As far as the rest of the NFL is concerned, Week #1 of the 2019 season was full of surprises. The Antonio Brown signing with the Patriots, just hours after his release from the Raiders, was fodder for the Sunday Night Football announcers. Chris Collinsworth and Al Michaels couldn’t help but quip about how the defending champions got arguably the best receiver in football.
- “When Antonio Brown was going to be released or traded by Pittsburgh, his chosen destination – or one of them – was New England. His camp reached out to the Patriots, but there was no way the Steelers were going to trade him to New England.
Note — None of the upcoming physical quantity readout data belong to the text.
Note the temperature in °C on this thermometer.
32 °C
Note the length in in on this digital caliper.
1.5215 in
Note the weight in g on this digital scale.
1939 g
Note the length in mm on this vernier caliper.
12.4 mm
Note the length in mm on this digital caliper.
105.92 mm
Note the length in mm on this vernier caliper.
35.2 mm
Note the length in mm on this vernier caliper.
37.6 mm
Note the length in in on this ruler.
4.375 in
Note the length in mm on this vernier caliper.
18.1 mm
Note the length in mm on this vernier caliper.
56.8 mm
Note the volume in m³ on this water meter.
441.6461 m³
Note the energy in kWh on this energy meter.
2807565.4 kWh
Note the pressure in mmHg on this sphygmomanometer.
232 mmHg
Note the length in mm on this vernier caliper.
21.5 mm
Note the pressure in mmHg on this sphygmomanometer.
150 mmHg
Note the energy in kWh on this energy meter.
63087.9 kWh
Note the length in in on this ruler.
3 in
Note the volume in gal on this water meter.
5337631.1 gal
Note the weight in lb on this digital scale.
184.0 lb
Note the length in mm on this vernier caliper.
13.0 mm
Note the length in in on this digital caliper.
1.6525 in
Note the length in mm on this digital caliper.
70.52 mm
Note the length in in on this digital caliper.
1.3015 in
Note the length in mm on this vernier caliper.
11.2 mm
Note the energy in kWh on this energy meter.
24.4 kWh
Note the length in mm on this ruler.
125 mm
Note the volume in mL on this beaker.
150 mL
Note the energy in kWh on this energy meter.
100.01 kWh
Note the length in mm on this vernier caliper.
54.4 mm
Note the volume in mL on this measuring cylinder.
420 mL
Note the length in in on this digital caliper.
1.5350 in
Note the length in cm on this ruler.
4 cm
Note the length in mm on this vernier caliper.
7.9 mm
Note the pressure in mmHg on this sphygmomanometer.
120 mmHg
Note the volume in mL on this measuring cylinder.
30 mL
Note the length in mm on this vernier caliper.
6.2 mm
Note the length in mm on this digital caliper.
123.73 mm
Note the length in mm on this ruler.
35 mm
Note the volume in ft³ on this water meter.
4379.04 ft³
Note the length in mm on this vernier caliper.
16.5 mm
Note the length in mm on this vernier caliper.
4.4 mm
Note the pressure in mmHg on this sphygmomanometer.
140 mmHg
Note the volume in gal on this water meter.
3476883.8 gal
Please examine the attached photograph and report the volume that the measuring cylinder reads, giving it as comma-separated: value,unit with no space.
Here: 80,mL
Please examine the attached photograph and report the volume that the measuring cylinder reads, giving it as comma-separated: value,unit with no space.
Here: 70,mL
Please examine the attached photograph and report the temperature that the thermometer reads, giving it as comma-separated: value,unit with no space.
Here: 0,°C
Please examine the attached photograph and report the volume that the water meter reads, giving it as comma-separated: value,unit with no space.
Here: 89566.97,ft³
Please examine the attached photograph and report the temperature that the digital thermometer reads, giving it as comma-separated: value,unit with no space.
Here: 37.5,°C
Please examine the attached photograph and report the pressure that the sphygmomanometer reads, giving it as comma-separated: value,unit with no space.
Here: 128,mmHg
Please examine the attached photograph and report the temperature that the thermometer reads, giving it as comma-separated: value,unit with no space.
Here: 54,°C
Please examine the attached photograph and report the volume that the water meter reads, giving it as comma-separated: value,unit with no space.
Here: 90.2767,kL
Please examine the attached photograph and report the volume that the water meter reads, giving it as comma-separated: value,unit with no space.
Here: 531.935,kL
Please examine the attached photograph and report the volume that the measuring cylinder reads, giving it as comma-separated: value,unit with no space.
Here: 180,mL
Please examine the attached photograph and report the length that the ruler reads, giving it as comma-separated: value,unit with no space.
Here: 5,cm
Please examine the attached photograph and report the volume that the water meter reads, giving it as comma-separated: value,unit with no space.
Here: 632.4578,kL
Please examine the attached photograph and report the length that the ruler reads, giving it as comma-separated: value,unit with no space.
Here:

So, here he is, in his chosen destination you might say by way of a “connecting flight,” Michaels said.
- Another big story of the weekend was Lamar Jackson and the Baltimore Ravens putting a beating on the Miami Dolphins. NFL Insider Mike Florio joined NBC’s Football Night in America and referenced the dysfunction within the Fins organization. “Multiple players got their agents on the phone after today’s loss and said, ‘Get us out of here. We want to be traded.’”
- On Kyler Murray’s second half performance against the Lions, Ton Dungy weighed in. “This is what I love. He struggled in the first half. We’re all sitting there saying, ‘Oh, well, this is not college. Don’t worry about the Heisman Trophy.’ But he hung in and he got them going in the fourth quarter,” Dungy said.